L’historien Yvan Gastaut nous désigne les travaux qu’il a consacrés à cette période : « J’ai travaillé sur l’immigration et comment l’OAS réapparaissait en France pour mettre en place un racisme anti-immigré. Je m’étais intéressé aux conséquences que la guerre d’Algérie pouvait avoir sur le racisme anti-arabe dans la France des années 1970. La guerre d’Algérie et la perte de l’Algérie française avaient suscité des attitudes radicales qui faisaient qu’assez bêtement et dans une logique absurde, que les travailleurs immigrés en France étaient une cible potentielle d’une revanche contre la guerre d’Algérie pour les anciens de l’OAS ».

Gastaut parle d’une « mémoire négative » motrice d’un « racisme anti-arabe extrêmement partagé dans la société française à ce moment-là, que les groupuscules de l’extrême droite mettaient à exécution sporadiquement dans des attentats à la bombe, des meurtres et d’autres violences ».

Ainsi, il y a eu un feuilleton de violences pendant toutes les années 1970 où l’on enregistrait des victimes de ratonnades parmi les travailleurs immigrés algériens. Le 1 mai 1971, l’agence d’Air Algérie à Toulouse est attaquée de nuit. Mais, c’est le mois d’août 1973 qui sera particulièrement sanglant.

Le meurtre d’Émile Gerlache, conducteur de l’autobus 72, commis par Salah Bougrine, un Algérien déséquilibré, avait mis le feu aux poudres, déclenchant une véritable vendetta qui se soldera par l’assassinat de onze immigrés algériens parmi lesquels un lycéen de 18 ans, Ahcene, tué le 14 août 1973 par balle tandis que son frère, Mustapha, blessé à son tour, échappe de justesse à leurs douze traceurs. Quatre jours plus tard, Said Mekki, ouvrier algérien, est retrouvé battu à mort. Moins d’une semaine après, un autre algérien, Rachid Mouka, est tué au niveau du chemin de la Nerthe, dans le 16e arrondissement de Paris.

« Bien sûr, on nous dira que l’assassin est fou, car il faut bien une explication, n’est-ce pas, pour satisfaire ceux qui refusent d’admettre que le racisme est arabe avant d’être européen ? (…) La folie n’est pas une excuse (…) Nous en avons assez. Assez des voleurs algériens, assez des casseurs algériens, assez des fanfarons algériens, assez des trublions algériens, assez des syphilitiques algériens, assez des violeurs algériens, assez des proxénètes algériens, assez des fous Algériens, assez des tueurs algériens ».  

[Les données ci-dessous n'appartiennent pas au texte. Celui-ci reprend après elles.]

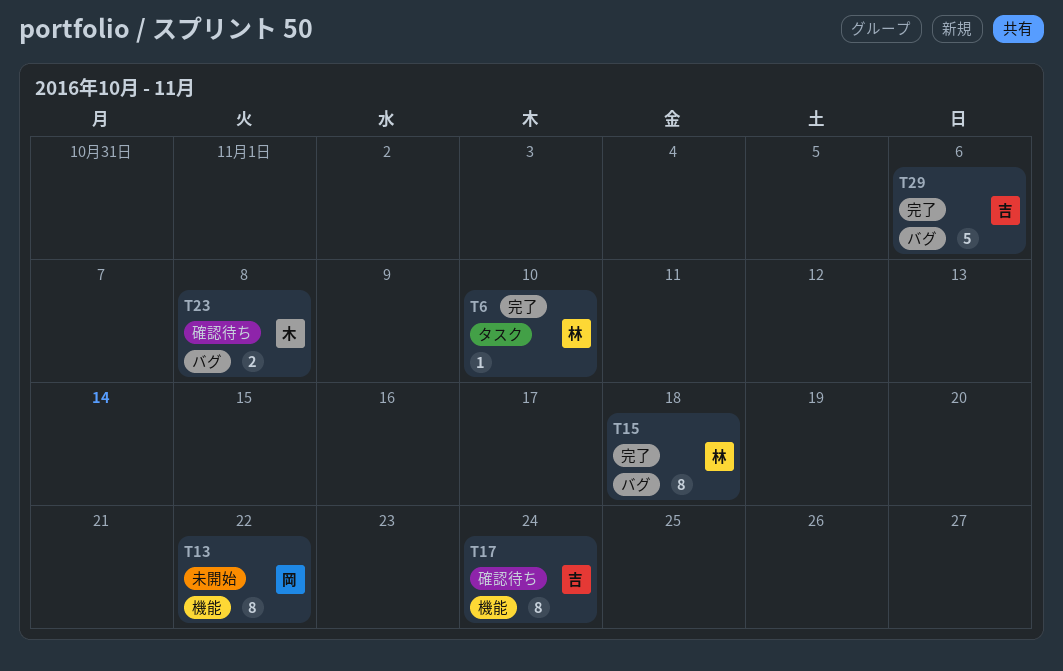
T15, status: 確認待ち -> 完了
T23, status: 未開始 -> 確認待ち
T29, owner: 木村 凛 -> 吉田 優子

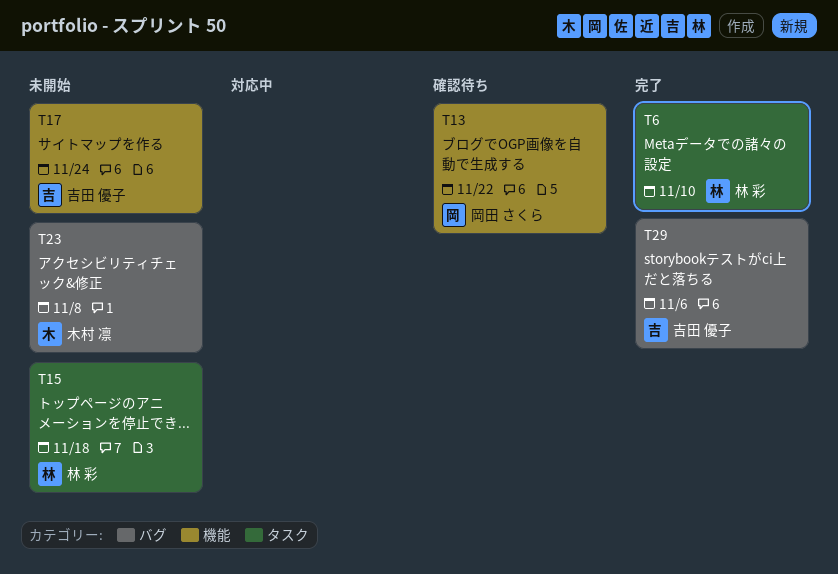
T13, status: 未開始 -> 確認待ち
T15, status: 完了 -> 未開始
T15, label: バグ -> タスク
T17, status: 確認待ち -> 未開始
T23, status: 確認待ち -> 未開始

Ce brûlot de Gabriel Domenech restera dans les annales. Il ne l’a pas rédigé pour tractage à la sauvette dans une ruelle mal éclairée de Marseille. Ce texte n’est ni plus ni moins, l’éditorial du quotidien Le Méridional du 26 août 1973. Un des plus gros tirages de la région PACA à l’époque. Une publication qui vaudra au polémiste une condamnation pour « injures raciales en janvier 1975 ». Le futur député Front National, de 1986 à 1988, n’en était pas à son premier dérapage.

Tambour battant, l’on ameute ses troupes pour « nettoyer » la France de « l’immigration sauvage », minimisant ces meurtres éminemment racistes qui sont assimilés à de simples « faits-divers ». L’on évoque une supposée nature « instable » pour expliquer l’impossible d’intégration de ces « populations particulières ». L’offensive est totale.